_WHAT TO WORK ON_
Copy, word for word, the lines of the entries below between the one with "X44845000Y-69850000D03*" and the one with "X93218000Y-70358000D03*", inclusive, and leave out everything else.

--- DATA RECORDS ---

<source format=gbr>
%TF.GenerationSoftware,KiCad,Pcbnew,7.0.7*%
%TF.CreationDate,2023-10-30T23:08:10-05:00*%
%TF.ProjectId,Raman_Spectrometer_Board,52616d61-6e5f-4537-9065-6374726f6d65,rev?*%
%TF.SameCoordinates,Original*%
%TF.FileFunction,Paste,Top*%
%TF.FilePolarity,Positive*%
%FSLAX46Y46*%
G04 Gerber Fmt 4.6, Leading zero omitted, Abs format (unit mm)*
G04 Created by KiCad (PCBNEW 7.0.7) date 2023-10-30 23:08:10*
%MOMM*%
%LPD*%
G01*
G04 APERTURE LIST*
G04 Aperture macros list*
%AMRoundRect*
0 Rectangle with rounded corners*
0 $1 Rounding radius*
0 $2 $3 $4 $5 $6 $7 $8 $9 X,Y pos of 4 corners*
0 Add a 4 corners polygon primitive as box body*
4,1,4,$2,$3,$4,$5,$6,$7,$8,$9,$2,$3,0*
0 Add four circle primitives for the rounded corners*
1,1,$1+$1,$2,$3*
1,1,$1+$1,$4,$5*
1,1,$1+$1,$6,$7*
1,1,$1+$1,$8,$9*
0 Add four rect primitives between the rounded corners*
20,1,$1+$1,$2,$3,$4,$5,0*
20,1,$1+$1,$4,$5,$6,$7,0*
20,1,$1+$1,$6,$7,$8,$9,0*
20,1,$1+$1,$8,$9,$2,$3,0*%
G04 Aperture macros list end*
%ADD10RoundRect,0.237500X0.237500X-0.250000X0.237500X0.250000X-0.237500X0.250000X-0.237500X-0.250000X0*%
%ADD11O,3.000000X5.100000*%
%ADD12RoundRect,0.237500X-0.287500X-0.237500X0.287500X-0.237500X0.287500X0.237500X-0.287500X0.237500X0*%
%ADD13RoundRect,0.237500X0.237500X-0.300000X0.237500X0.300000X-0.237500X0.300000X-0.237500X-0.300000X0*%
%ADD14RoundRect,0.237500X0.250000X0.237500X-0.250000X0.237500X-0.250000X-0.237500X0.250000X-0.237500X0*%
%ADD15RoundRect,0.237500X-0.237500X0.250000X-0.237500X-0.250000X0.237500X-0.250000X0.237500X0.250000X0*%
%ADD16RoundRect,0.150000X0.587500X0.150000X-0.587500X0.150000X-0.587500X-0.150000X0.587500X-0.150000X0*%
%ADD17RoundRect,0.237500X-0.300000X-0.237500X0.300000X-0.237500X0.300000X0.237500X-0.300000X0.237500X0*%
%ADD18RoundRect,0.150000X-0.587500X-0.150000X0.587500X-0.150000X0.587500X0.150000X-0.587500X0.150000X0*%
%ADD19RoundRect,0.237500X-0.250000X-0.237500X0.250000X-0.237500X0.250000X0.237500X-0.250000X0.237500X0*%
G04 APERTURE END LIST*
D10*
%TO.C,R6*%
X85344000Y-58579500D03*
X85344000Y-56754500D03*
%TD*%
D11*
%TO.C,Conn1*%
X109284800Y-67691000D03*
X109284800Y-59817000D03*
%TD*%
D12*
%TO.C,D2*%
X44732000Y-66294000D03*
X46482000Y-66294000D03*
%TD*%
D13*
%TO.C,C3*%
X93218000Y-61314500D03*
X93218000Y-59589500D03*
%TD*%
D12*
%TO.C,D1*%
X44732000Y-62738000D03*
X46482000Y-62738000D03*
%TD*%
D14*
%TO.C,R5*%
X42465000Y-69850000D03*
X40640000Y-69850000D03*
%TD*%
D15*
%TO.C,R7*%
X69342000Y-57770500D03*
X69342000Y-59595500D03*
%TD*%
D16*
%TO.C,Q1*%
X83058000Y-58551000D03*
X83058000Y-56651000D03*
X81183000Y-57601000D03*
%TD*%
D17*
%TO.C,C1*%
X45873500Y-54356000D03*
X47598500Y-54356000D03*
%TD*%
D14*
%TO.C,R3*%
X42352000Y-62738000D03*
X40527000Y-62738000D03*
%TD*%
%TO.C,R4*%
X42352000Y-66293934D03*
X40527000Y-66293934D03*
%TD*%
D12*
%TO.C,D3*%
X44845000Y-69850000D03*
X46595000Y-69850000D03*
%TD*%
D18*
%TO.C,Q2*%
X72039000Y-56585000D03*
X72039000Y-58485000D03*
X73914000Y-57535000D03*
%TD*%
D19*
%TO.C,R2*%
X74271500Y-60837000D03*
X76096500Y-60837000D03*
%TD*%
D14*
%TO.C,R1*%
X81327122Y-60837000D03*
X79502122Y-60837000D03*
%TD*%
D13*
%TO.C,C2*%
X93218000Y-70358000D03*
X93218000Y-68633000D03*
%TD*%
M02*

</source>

---
--- DATA RECORDS ---

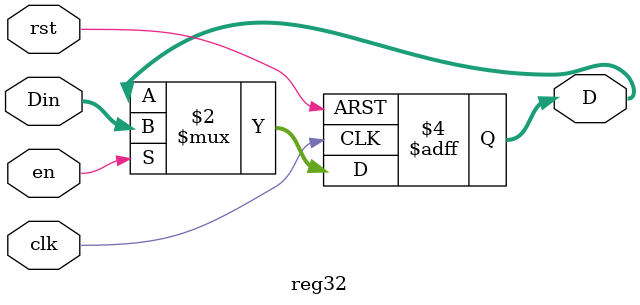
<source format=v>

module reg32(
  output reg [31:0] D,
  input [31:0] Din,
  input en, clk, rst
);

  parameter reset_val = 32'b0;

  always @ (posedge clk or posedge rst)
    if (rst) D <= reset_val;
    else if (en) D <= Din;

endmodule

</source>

---
--- DATA RECORDS ---

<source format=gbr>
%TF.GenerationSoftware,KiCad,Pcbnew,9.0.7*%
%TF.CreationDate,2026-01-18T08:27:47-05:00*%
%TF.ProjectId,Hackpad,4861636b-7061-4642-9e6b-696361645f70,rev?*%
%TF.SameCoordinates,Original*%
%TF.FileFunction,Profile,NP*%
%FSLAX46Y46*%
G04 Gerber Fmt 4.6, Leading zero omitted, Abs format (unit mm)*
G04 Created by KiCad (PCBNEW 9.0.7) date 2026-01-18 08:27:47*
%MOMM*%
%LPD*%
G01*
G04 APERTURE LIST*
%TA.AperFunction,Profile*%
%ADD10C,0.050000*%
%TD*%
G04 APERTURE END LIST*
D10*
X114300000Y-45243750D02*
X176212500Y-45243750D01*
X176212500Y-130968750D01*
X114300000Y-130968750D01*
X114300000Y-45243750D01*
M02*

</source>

---

_REPLY_
X44845000Y-69850000D03*
X46595000Y-69850000D03*
%TD*%
D18*
%TO.C,Q2*%
X72039000Y-56585000D03*
X72039000Y-58485000D03*
X73914000Y-57535000D03*
%TD*%
D19*
%TO.C,R2*%
X74271500Y-60837000D03*
X76096500Y-60837000D03*
%TD*%
D14*
%TO.C,R1*%
X81327122Y-60837000D03*
X79502122Y-60837000D03*
%TD*%
D13*
%TO.C,C2*%
X93218000Y-70358000D03*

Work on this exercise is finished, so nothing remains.